This year the UseR conference took place in Brisbane, Australia. UseR is my favorite conference and this one was mine 11th (counting from Dortmund 2008).
Every UseR is unique. Every UseR is great. But my feelings are that European UseRs are (on average) more about math, statistics and methodology while US UseRs are more about big data, data science, technology and tools.
So, how was the one in Australia? Was it more similar to Europe or US?
IMHO – neither of them.
This one was (for me) about welcoming of new users, being open for diversified community, being open for changes, caring about R culture. Some footmarks of these values were present in most keynotes.
Talking about keynotes. All of them were great, but the ,,Teaching R to New Users” given by Roger Peng was outstanding. I will use the video or the essay as the MUST READ material for students in my R programming classes.
Venue, talks, atmosphere were great as well (thanks to the organizing crew led by Di Cook). Lots of people (including myself) spend time around the hex wall looking for their favorite packages (here you will read more about it ). There was an engaging team exercise during the conference diner (how much your table knows about R). The poster sessions was being handled on TV screens, therefore some posters were interactive (Miles McBain had poster related to R and Virtual Reality, cool).

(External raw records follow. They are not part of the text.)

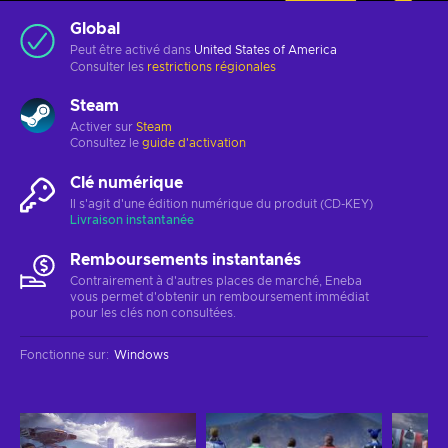
Global
Peut être activé dans
United States of America
Consulter les
restrictions régionales
Steam
Activer sur
Steam
Consultez le
guide d'activation
Clé numérique
Il s'agit d'une édition numérique du produit (CD-KEY)
Livraison instantanée
Remboursements instantanés
Contrairement à d'autres places de marché, Eneba
vous permet d'obtenir un remboursement immédiat
pour les clés non consultées.
Fonctionne sur
:
Windows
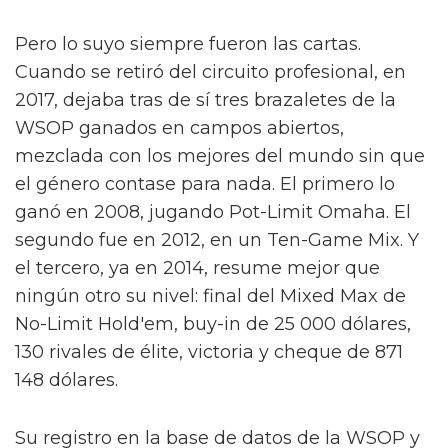
Pero lo suyo siempre fueron las cartas.
Cuando se retiró del circuito profesional, en
2017, dejaba tras de sí tres brazaletes de la
WSOP ganados en campos abiertos,
mezclada con los mejores del mundo sin que
el género contase para nada. El primero lo
ganó en 2008, jugando Pot-Limit Omaha. El
segundo fue en 2012, en un Ten-Game Mix. Y
el tercero, ya en 2014, resume mejor que
ningún otro su nivel: final del Mixed Max de
No-Limit Hold'em, buy-in de 25 000 dólares,
130 rivales de élite, victoria y cheque de 871
148 dólares.
Su registro en la base de datos de la WSOP y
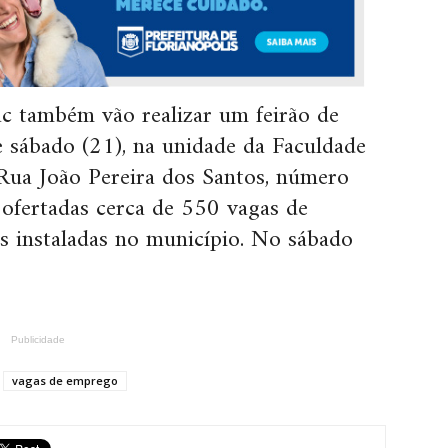
ac também vão realizar um feirão de
e sábado (21), na unidade da Faculdade
 Rua João Pereira dos Santos, número
ofertadas cerca de 550 vagas de
as instaladas no município. No sábado
Publicidade
vagas de emprego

Last but not least, there was a great mixture of contributed talks and workshops. Everyone could find something for himself. And even too often it was hard to choose between few tempting options (fortunately, talks are recorded).
Here I would like to mention three talks I found inspiring.

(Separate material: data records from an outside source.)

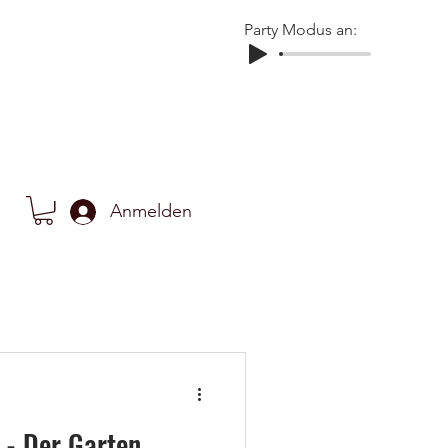
Party Modus an:
Anmelden
- Der Garten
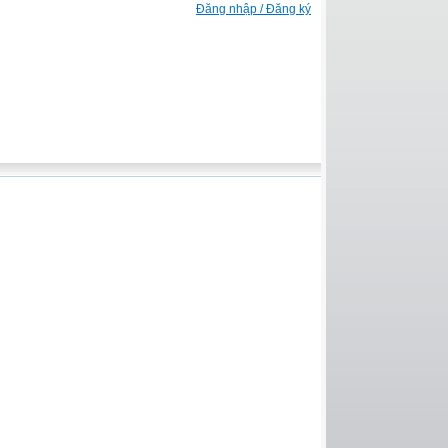
Đăng nhập / Đăng ký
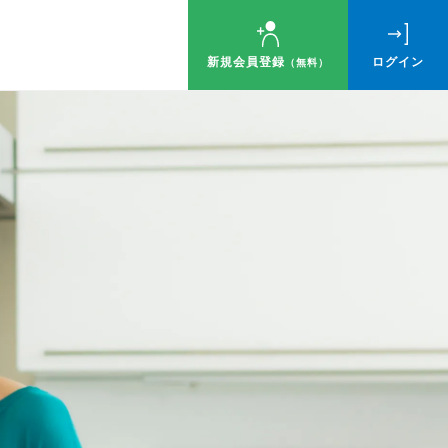
新規会員登録
ログイン
（無料）
ゼント！
す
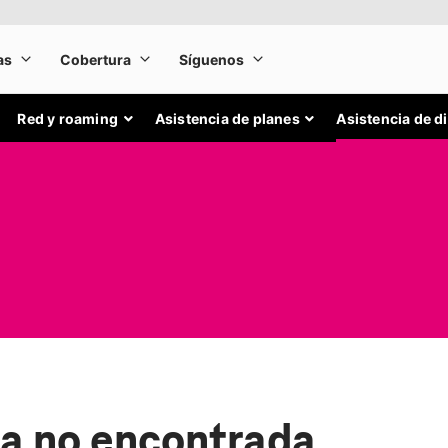
Red y roaming
Asistencia de planes
Asistencia de d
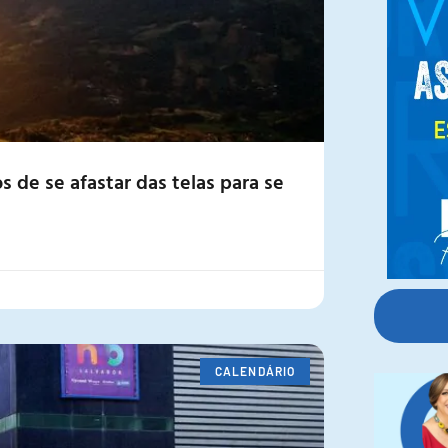
 de se afastar das telas para se
CALENDÁRIO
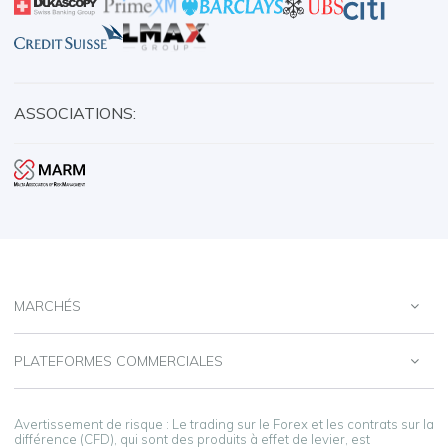
ASSOCIATIONS:
MARCHÉS
PLATEFORMES COMMERCIALES
Avertissement de risque : Le trading sur le Forex et les contrats sur la
différence (CFD), qui sont des produits à effet de levier, est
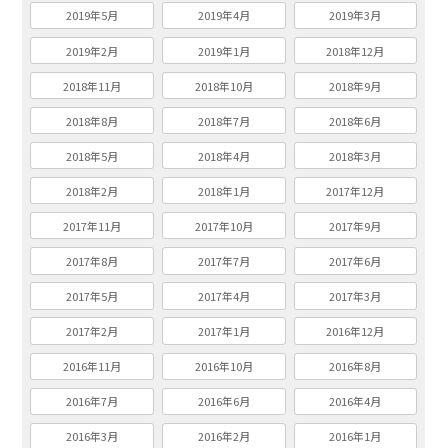
2019年5月
2019年4月
2019年3月
2019年2月
2019年1月
2018年12月
2018年11月
2018年10月
2018年9月
2018年8月
2018年7月
2018年6月
2018年5月
2018年4月
2018年3月
2018年2月
2018年1月
2017年12月
2017年11月
2017年10月
2017年9月
2017年8月
2017年7月
2017年6月
2017年5月
2017年4月
2017年3月
2017年2月
2017年1月
2016年12月
2016年11月
2016年10月
2016年8月
2016年7月
2016年6月
2016年4月
2016年3月
2016年2月
2016年1月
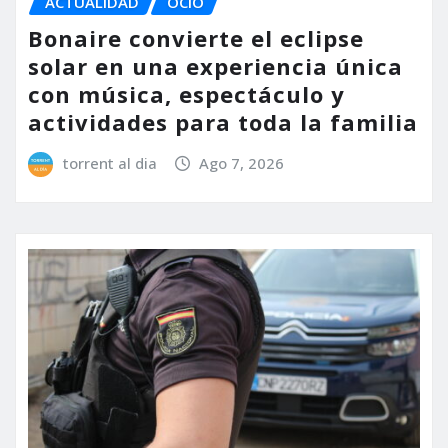
ACTUALIDAD
OCIO
Bonaire convierte el eclipse
solar en una experiencia única
con música, espectáculo y
actividades para toda la familia
torrent al dia
Ago 7, 2026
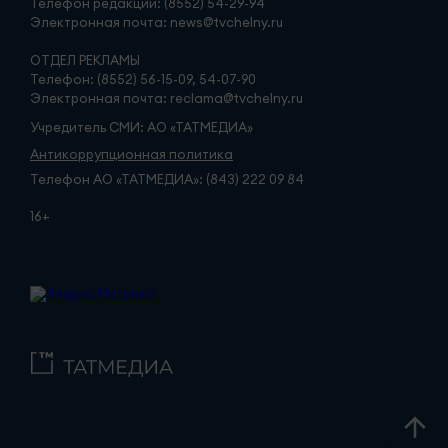
Телефон редакции: (8552) 54-29-94
Электронная почта: news@tvchelny.ru
ОТДЕЛ РЕКЛАМЫ
Телефон: (8552) 56-15-09, 54-07-90
Электронная почта: reclama@tvchelny.ru
Учредитель СМИ: АО «ТАТМЕДИА»
Антикоррупционная политика
Телефон АО «ТАТМЕДИА»: (843) 222 09 84
16+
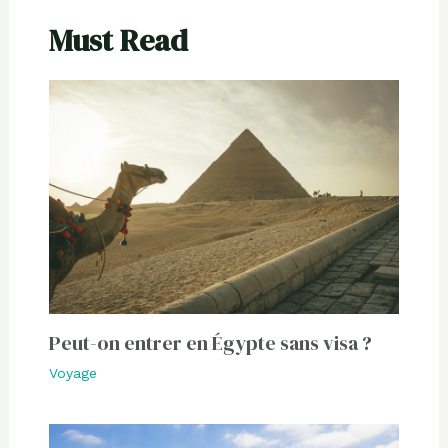
Must Read
Peut-on entrer en Égypte sans visa ?
Voyage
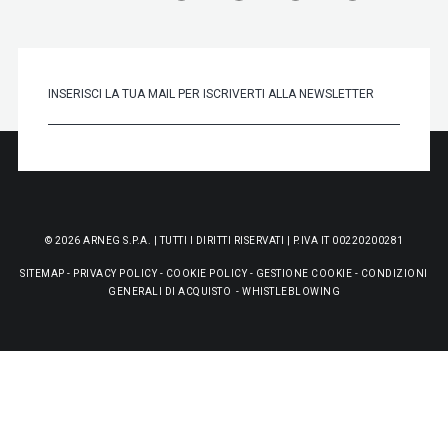
© 2026 ARNEG S.P.A. | TUTTI I DIRITTI RISERVATI | P.IVA IT 00220200281
SITEMAP
-
PRIVACY POLICY
-
COOKIE POLICY
-
GESTIONE COOKIE
-
CONDIZIONI
GENERALI DI ACQUISTO
-
WHISTLEBLOWING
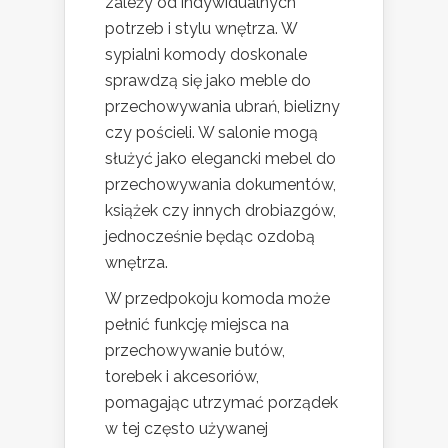
zależy od indywidualnych
potrzeb i stylu wnętrza. W
sypialni komody doskonale
sprawdzą się jako meble do
przechowywania ubrań, bielizny
czy pościeli. W salonie mogą
służyć jako elegancki mebel do
przechowywania dokumentów,
książek czy innych drobiazgów,
jednocześnie będąc ozdobą
wnętrza.
W przedpokoju komoda może
pełnić funkcję miejsca na
przechowywanie butów,
torebek i akcesoriów,
pomagając utrzymać porządek
w tej często używanej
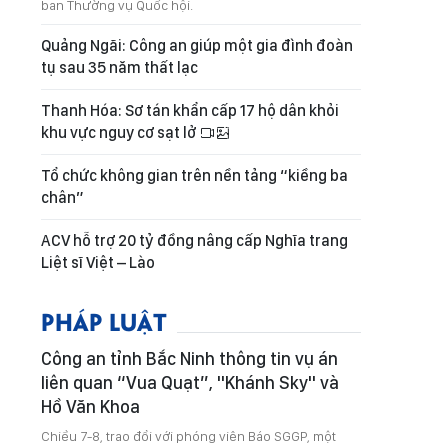
ban Thường vụ Quốc hội.
Quảng Ngãi: Công an giúp một gia đình đoàn
tụ sau 35 năm thất lạc
Thanh Hóa: Sơ tán khẩn cấp 17 hộ dân khỏi
khu vực nguy cơ sạt lở
Tổ chức không gian trên nền tảng “kiềng ba
chân”
ACV hỗ trợ 20 tỷ đồng nâng cấp Nghĩa trang
Liệt sĩ Việt – Lào
PHÁP LUẬT
Công an tỉnh Bắc Ninh thông tin vụ án
liên quan “Vua Quạt”, "Khánh Sky" và
Hồ Văn Khoa
Chiều 7-8, trao đổi với phóng viên Báo SGGP, một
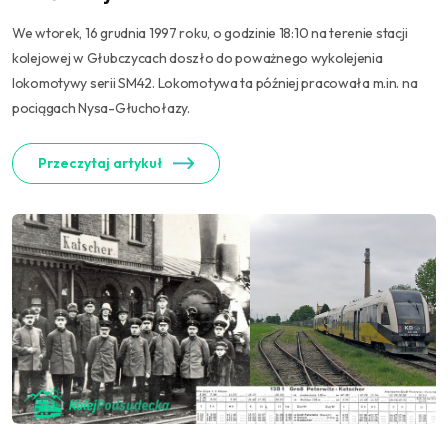
We wtorek, 16 grudnia 1997 roku, o godzinie 18:10 na terenie stacji
kolejowej w Głubczycach doszło do poważnego wykolejenia
lokomotywy serii SM42. Lokomotywa ta później pracowała m.in. na
pociągach Nysa-Głuchołazy.
Przeczytaj artykuł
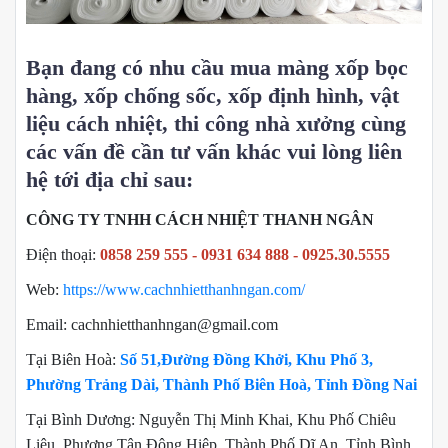
Bạn đang có nhu cầu mua màng xốp bọc
hàng, xốp chống sốc, xốp định hình, vật
liệu cách nhiệt, thi công nhà xưởng cùng
các vấn đề cần tư vấn khác vui lòng liên
hệ tới địa chỉ sau:
CÔNG TY TNHH CÁCH NHIỆT THANH NGÂN
Điện thoại:
0858 259 555 - 0931 634 888 - 0925.30.5555
Web:
https://www.cachnhietthanhngan.com/
Email: cachnhietthanhngan@gmail.com
Tại Biên Hoà:
Số 51,Đường Đồng Khởi, Khu Phố 3,
Phường Trảng Dài, Thành Phố Biên Hoà, Tỉnh Đồng Nai
Tại Bình Dương: Nguyễn Thị Minh Khai, Khu Phố Chiêu
Liêu, Phương Tân Đông Hiệp, Thành Phố Dĩ An, Tỉnh Bình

,,The Minard Paradox” given by Paul Murrel was refreshing.
One may think nowadays we are so good in data vis, with all these shiny tools and interactive widgets. Yet Paul showed how hard it is to reproduce great works like Minard’s Map even in the cutting edge software (i.e. R). God is in the detail. Watch Paul’s talk here.
,,Data Preprocessing using Recipes” given by Max Kuhn touched an important, jet often neglected truth: Columns in the source data are unnecessary final features. Between ‘read the data’ and ‘fit the model’ there is an important process of feature engineering. This process needs to be reproducible, needs to be based on some well planned grammar. The recipes package helps here. Find the recipes talk here (tutorial is also recorded)

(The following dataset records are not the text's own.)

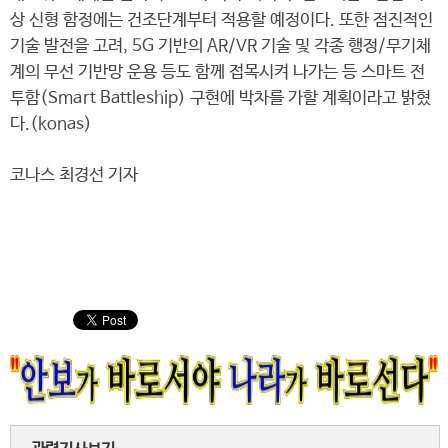
상 신형 함정에는 건조단계부터 적용할 예정이다. 또한 점진적인
기술 발전을 고려, 5G 기반의 AR/VR 기술 및 각종 행정/무기체
계의 무선 기반망 운용 등도 함께 접목시켜 나가는 등 스마트 전
투함(Smart Battleship) 구현에 박차를 가할 계획이라고 밝혔
다.(konas)
코나스 최경선 기자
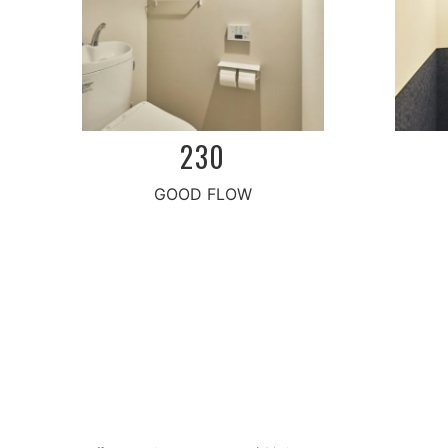
230
GOOD FLOW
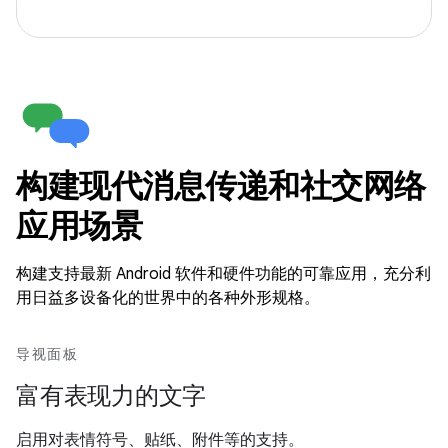
构建现代消息传递和社交网络
应用场景
构建支持最新 Android 软件和硬件功能的可靠应用，充分利
用日益多设备化的世界中的各种外形规格。
导视面板
富有表现力的文字
启用对表情符号、贴纸、附件等的支持。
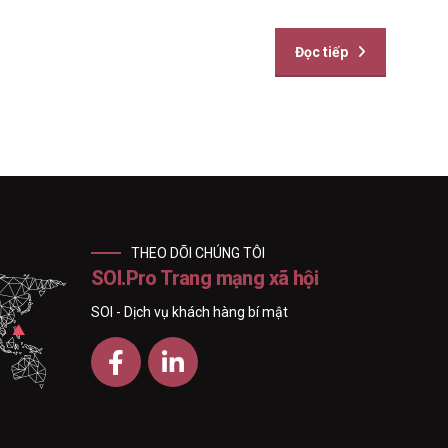
Đọc tiếp
THEO DÕI CHÚNG TÔI
SOI.Pro Trang mạng xã hội
SOI - Dịch vụ khách hàng bí mật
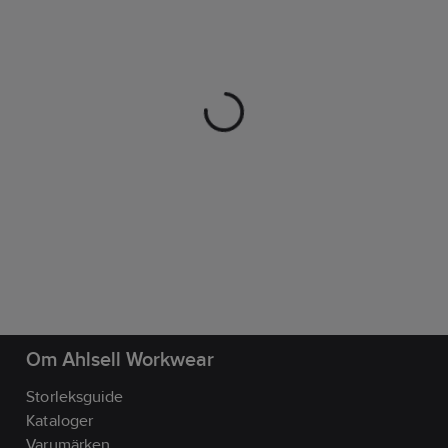
Om Ahlsell Workwear
Storleksguide
Kataloger
Varumärken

,,Glue strings to data in R” given by James Hester shows a package that is doing only one thing (glue strings) but is doing it extremely well. I have not expected 20 minutes of absorbing talk focused only on gluing strings. Yet, this is my third favourite. Watch it here.
David Smith shared his highlights here. You will find there quite a collection of links.
Videos for recorded talks, keynotes and tutorials are on R consortium youtube.